NEC Corp. has demonstrated in Japan a large drone with four propellers that’s capable of carrying people, with the machine to hover without any passenger onboard for about a minute.
Powered by a battery, the "flying car" rose briefly to about 3 meters (10 ft.) above the ground before settling down again.
The model is about 3.9 meters long, 3.7 meters wide and 1.3 meters tall, and weighs about 150 kilograms. It’s being tested in a large 10-meter-by-20-meter cage that’s 2 meters tall, to make sure it doesn’t fly out of control and injure someone, or cause damage.
Japan’s government wants the country to become a leader in flying cars after missing out on advancements in technology such as electric cars and ride-hailing services.
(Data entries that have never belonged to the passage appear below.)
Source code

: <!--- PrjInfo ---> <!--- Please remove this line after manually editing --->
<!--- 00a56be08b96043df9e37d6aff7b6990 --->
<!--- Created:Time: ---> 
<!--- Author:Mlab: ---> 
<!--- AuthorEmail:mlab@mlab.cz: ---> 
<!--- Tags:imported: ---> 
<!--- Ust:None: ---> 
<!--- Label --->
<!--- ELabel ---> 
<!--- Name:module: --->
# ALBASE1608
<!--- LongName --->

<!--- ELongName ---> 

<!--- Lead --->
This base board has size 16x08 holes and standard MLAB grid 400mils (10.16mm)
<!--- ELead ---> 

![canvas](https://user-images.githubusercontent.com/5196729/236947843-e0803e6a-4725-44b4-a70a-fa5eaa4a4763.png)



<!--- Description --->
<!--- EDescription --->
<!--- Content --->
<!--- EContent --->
The country’s technological roadmap calls for shipping goods by flying cars by around 2023 and letting people ride in flying cars in cities by the 2030s.
Venture capitalists in Japan set up a specialized fund, known as the Drone Fund, devoted to investing in autonomous aircraft in general and flying-car businesses in particular.
However, NEC itself isn’t planning to mass-produce the flying car. Instead project partner Cartivator will start mass producing the transportation machine in 2026, according to the startup’s co-founder, Tomohiro Fukuzawa.
Besides Japan, Dubai, Singapore, and New Zealand have expressed similar intentions to develop flying vehicles. Google co-founder Larry Page’s Kitty Hawk Corp. is also working on a flying car, as is Uber Technologies Inc.